The Duke basketball great’s forgettable postseason stats

After averaging only 5.1 points and 1.1 assists across the 44 games he played in the regular season, Cook saw action in only five playoff games for the Lakers, including less than three total minutes between his two appearances against the Heat. The 27-year-old finished with only 13 points for the entire playoffs.

That’s a far cry from his postseason contributions for the 2018-19 Golden State Warriors, who lost in the Finals to the Toronto Raptors in six games, in which Cook scored 29 points across almost 80 combined minutes on the floor. But his Finals numbers this go-round were on par with those from Golden State’s sweep of the Cleveland Cavaliers to take home the 2017-18 crown.

Though Cook was primarily a benchwarmer in his first season with the Lakers, he did extend the streak of at least one Blue Devil being on every LeBron James championship team (Shane Battier was on the 2011-12 and 2012-13 Heat, then both Kyrie Irving and Dahntay Jones were alongside James on the 2015-16 Cavaliers).

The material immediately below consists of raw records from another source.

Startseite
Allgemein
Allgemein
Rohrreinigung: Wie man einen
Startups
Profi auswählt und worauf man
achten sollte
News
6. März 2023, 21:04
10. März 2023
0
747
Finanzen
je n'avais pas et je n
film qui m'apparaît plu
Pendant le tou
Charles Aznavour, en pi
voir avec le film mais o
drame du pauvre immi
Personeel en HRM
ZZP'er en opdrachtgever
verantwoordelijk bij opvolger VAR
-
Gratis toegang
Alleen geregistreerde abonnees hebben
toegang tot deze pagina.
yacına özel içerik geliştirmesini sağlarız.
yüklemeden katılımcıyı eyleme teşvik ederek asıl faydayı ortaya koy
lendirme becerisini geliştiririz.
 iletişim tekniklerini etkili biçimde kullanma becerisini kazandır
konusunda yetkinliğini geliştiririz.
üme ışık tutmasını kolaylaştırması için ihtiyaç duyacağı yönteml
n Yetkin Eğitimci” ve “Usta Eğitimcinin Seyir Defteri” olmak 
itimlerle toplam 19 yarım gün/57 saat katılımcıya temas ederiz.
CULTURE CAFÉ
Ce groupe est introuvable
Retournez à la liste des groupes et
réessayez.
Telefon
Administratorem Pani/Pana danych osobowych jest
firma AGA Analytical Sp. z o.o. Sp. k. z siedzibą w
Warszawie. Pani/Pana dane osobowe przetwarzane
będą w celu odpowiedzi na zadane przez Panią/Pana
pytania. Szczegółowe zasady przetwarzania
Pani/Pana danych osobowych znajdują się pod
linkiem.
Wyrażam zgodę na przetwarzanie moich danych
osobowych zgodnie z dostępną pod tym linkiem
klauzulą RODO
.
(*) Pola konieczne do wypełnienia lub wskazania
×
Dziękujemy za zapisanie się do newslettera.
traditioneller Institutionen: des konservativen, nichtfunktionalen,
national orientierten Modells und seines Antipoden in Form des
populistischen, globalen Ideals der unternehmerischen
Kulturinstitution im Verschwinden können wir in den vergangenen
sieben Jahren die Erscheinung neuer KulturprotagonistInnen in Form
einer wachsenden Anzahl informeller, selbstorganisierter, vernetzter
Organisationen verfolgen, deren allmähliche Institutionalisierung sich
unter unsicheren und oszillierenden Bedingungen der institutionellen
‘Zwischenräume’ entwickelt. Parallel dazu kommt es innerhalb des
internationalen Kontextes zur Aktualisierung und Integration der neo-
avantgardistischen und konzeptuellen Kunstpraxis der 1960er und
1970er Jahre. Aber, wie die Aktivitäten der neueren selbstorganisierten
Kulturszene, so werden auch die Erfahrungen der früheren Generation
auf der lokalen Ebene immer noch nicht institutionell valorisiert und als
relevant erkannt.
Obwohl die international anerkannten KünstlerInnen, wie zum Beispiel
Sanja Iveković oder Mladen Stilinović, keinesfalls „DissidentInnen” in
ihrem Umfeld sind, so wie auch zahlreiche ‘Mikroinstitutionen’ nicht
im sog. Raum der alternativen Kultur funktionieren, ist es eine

Yet in summary, while it’s a bit surprising some team official wasn’t responsible for checking a list to see if anyone hadn’t boarded the bus — in the manner of a chaperone on a school field trip — it’s not too surprising that Cook was the one guy the Lakers overlooked.

However, seeing that Cook grew up a diehard fan of Los Angeles and the now-late Kobe Bryant, it’s a championship he’s sure to forever treasure, regardless of whether some folks — notably, bus drivers — forget he was even on the team.